Experimental in her decisions, Shruti talks in regards to the ‘insider-outsider’ debate that has been raging after Sushant Singh Rajput’s suicide, “I have neither denied nor will deny that I got a break because of my surname. At the same time, I got in because I had an interest in acting. The same way, I enjoy performing on stage as a singer. I chose to take a break at the peak of my career for music. I never listened to people for they try to draw boundaries — like work in Bollywood or Down South. I never became a part of such groups to sustain my career. My journey is soul-driven.”
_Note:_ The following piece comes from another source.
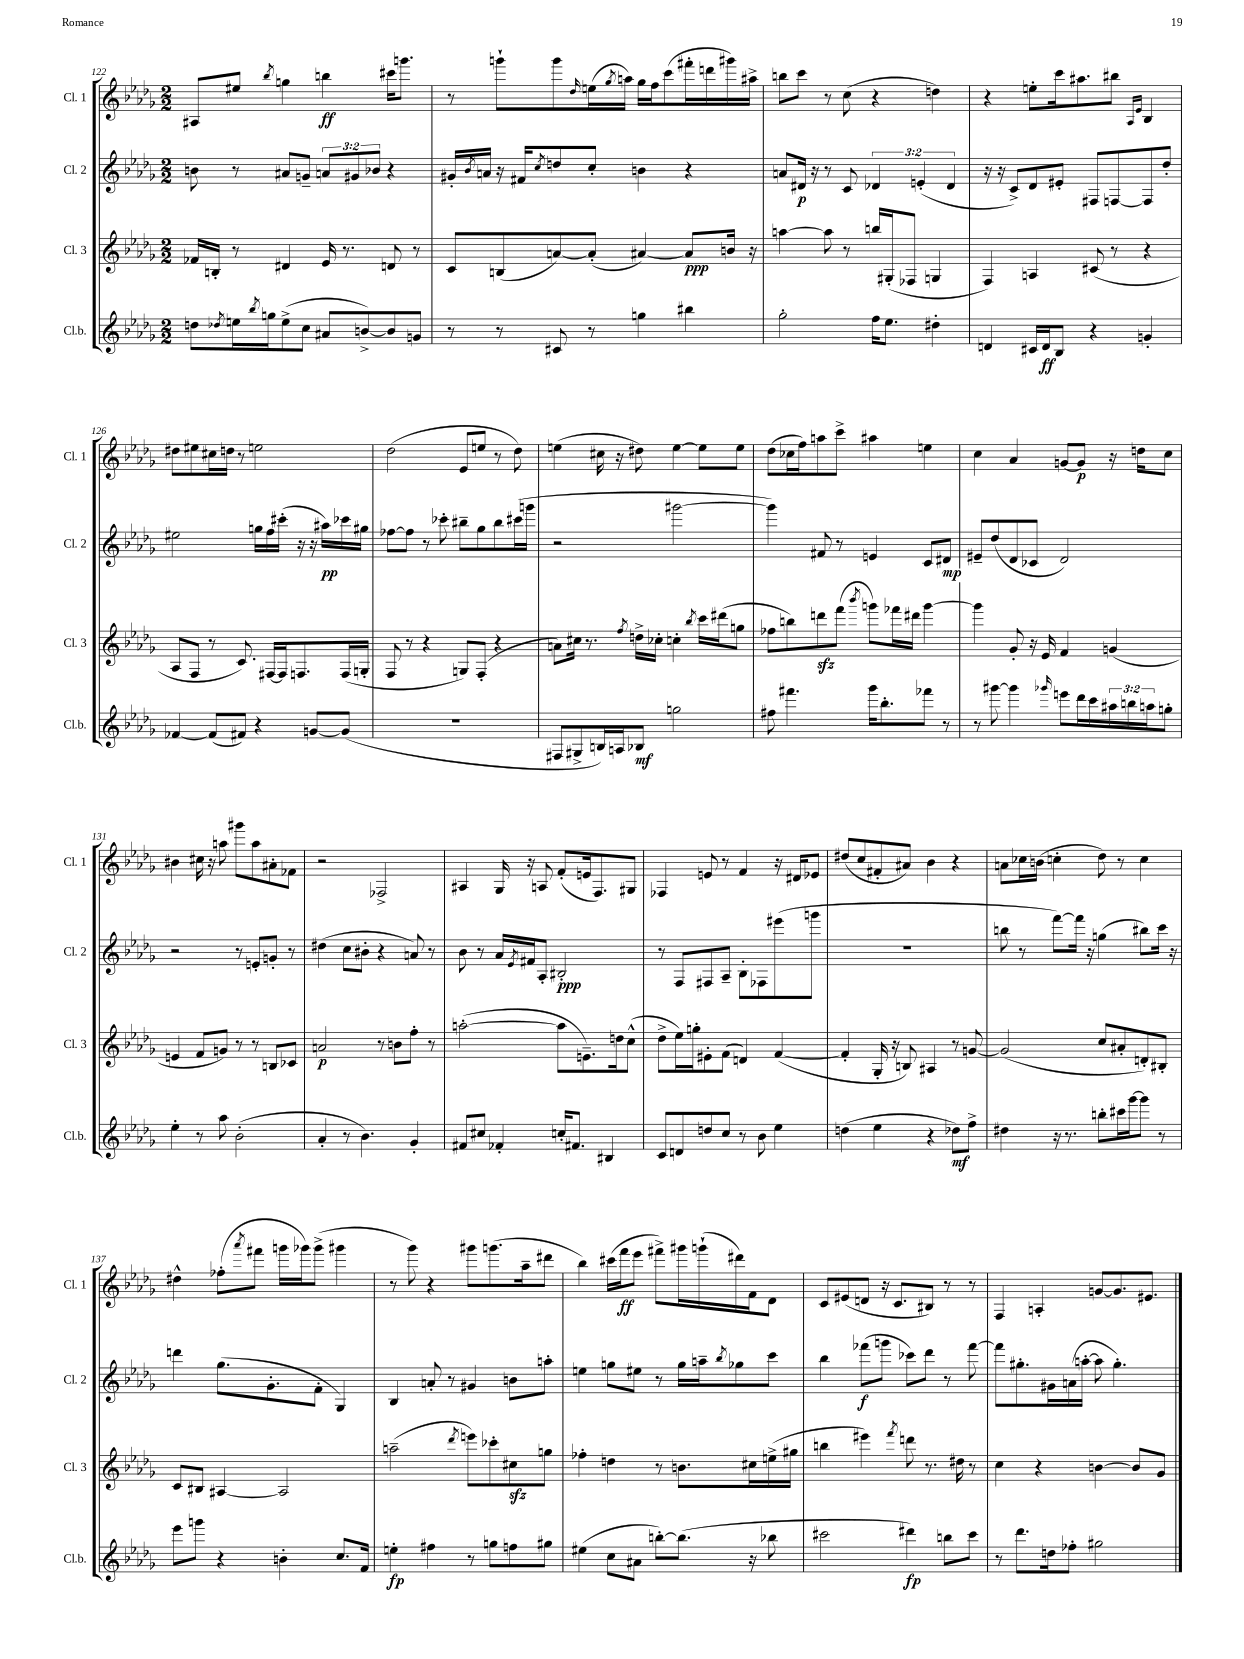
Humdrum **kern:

Shruti believes there are numerous individuals who criticise the truth that she works majorly in South-Indian films. “But why can’t I? I was born there and it’s my mother tongue, which enables me to portray good characters. Work is work, whether it’s in Mumbai or in the South. I don’t relate to the theory that working in South-Indian films makes one an outcast in Bollywood.”

Lockdown diary

Having spent the lockdown together with her cats in Hyderabad, Shruti labored on music and has two upcoming films in her kitty — Laabam in Tamil and Krack in Telugu. Talking about friendship particularly, she provides, “I always say family is what we are born into and friends are the family we can choose. I believe in this quite literally. I am still in contact with friends outside the industry; from school, childhood and even from other countries. I believe they provide me the reality check that I need; it helps me stay grounded. During the lockdown period, we all have realised how important family and friends are for us. We are celebrating this bond of friendship in Yaara.”